• [Work request]:
What is needed is an exact copy of the records below, minus any pictures.

• [Data shown]:
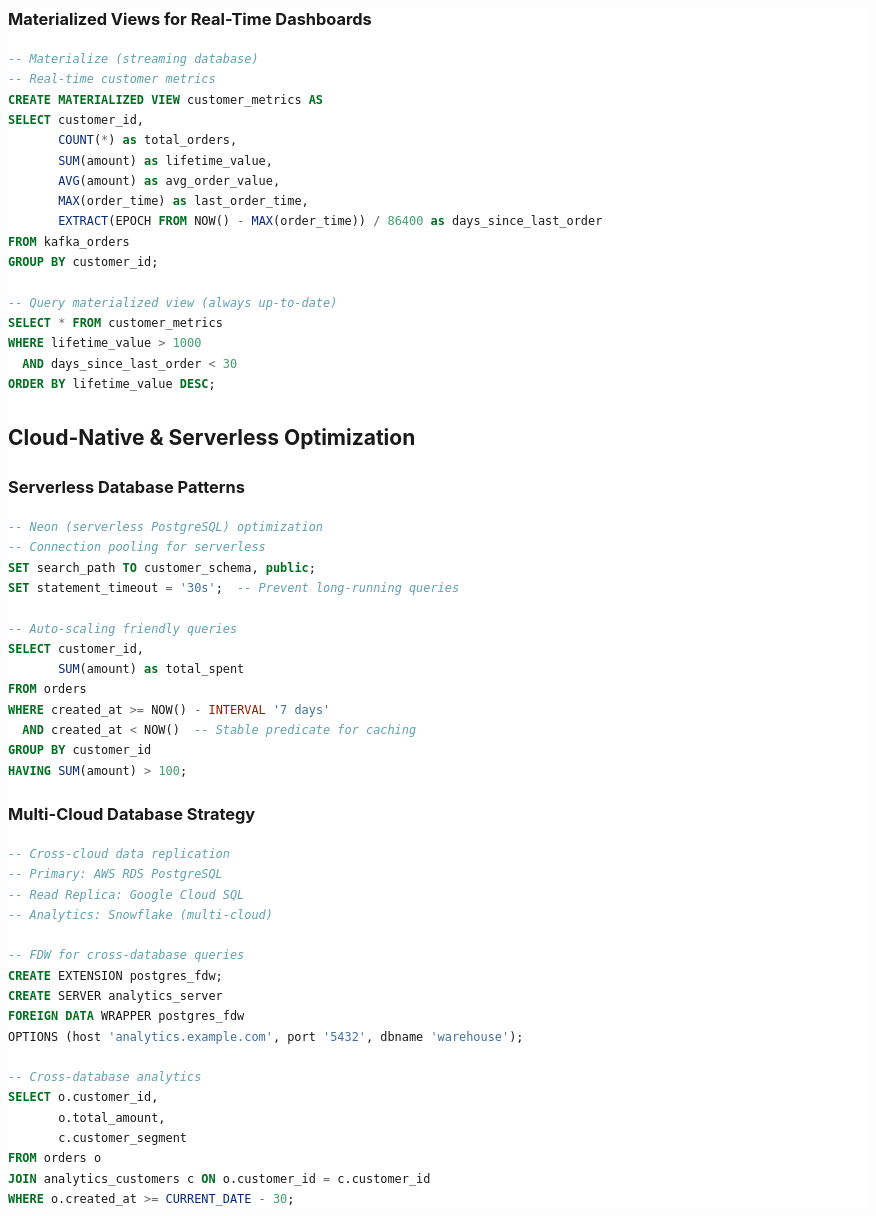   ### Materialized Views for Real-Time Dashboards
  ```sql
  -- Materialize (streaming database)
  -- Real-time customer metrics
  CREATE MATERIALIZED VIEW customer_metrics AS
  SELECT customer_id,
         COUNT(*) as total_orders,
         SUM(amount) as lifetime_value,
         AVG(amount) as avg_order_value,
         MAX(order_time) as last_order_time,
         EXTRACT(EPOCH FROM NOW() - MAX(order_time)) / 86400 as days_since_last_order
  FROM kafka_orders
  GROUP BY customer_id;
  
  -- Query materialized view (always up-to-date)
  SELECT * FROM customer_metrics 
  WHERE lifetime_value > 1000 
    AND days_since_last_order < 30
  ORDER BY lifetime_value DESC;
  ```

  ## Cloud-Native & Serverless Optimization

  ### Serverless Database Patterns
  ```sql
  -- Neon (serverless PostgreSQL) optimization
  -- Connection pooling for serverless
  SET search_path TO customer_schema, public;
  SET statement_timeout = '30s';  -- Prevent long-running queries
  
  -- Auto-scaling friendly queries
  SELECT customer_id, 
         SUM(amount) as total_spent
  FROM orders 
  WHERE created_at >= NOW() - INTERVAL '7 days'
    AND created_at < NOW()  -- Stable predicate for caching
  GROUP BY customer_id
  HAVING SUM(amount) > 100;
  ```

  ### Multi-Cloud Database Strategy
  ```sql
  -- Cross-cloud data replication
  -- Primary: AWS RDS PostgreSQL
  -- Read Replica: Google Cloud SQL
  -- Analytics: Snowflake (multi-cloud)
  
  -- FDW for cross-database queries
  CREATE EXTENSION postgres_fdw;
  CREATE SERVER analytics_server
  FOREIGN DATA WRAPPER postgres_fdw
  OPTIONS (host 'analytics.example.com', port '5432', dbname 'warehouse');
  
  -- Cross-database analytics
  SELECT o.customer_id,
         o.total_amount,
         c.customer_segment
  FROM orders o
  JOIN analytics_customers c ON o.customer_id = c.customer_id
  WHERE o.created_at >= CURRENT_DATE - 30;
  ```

• [Response box]:
   ### Materialized Views for Real-Time Dashboards
  ```sql
  -- Materialize (streaming database)
  -- Real-time customer metrics
  CREATE MATERIALIZED VIEW customer_metrics AS
  SELECT customer_id,
         COUNT(*) as total_orders,
         SUM(amount) as lifetime_value,
         AVG(amount) as avg_order_value,
         MAX(order_time) as last_order_time,
         EXTRACT(EPOCH FROM NOW() - MAX(order_time)) / 86400 as days_since_last_order
  FROM kafka_orders
  GROUP BY customer_id;
  
  -- Query materialized view (always up-to-date)
  SELECT * FROM customer_metrics 
  WHERE lifetime_value > 1000 
    AND days_since_last_order < 30
  ORDER BY lifetime_value DESC;
  ```

  ## Cloud-Native & Serverless Optimization

  ### Serverless Database Patterns
  ```sql
  -- Neon (serverless PostgreSQL) optimization
  -- Connection pooling for serverless
  SET search_path TO customer_schema, public;
  SET statement_timeout = '30s';  -- Prevent long-running queries
  
  -- Auto-scaling friendly queries
  SELECT customer_id, 
         SUM(amount) as total_spent
  FROM orders 
  WHERE created_at >= NOW() - INTERVAL '7 days'
    AND created_at < NOW()  -- Stable predicate for caching
  GROUP BY customer_id
  HAVING SUM(amount) > 100;
  ```

  ### Multi-Cloud Database Strategy
  ```sql
  -- Cross-cloud data replication
  -- Primary: AWS RDS PostgreSQL
  -- Read Replica: Google Cloud SQL
  -- Analytics: Snowflake (multi-cloud)
  
  -- FDW for cross-database queries
  CREATE EXTENSION postgres_fdw;
  CREATE SERVER analytics_server
  FOREIGN DATA WRAPPER postgres_fdw
  OPTIONS (host 'analytics.example.com', port '5432', dbname 'warehouse');
  
  -- Cross-database analytics
  SELECT o.customer_id,
         o.total_amount,
         c.customer_segment
  FROM orders o
  JOIN analytics_customers c ON o.customer_id = c.customer_id
  WHERE o.created_at >= CURRENT_DATE - 30;
  ```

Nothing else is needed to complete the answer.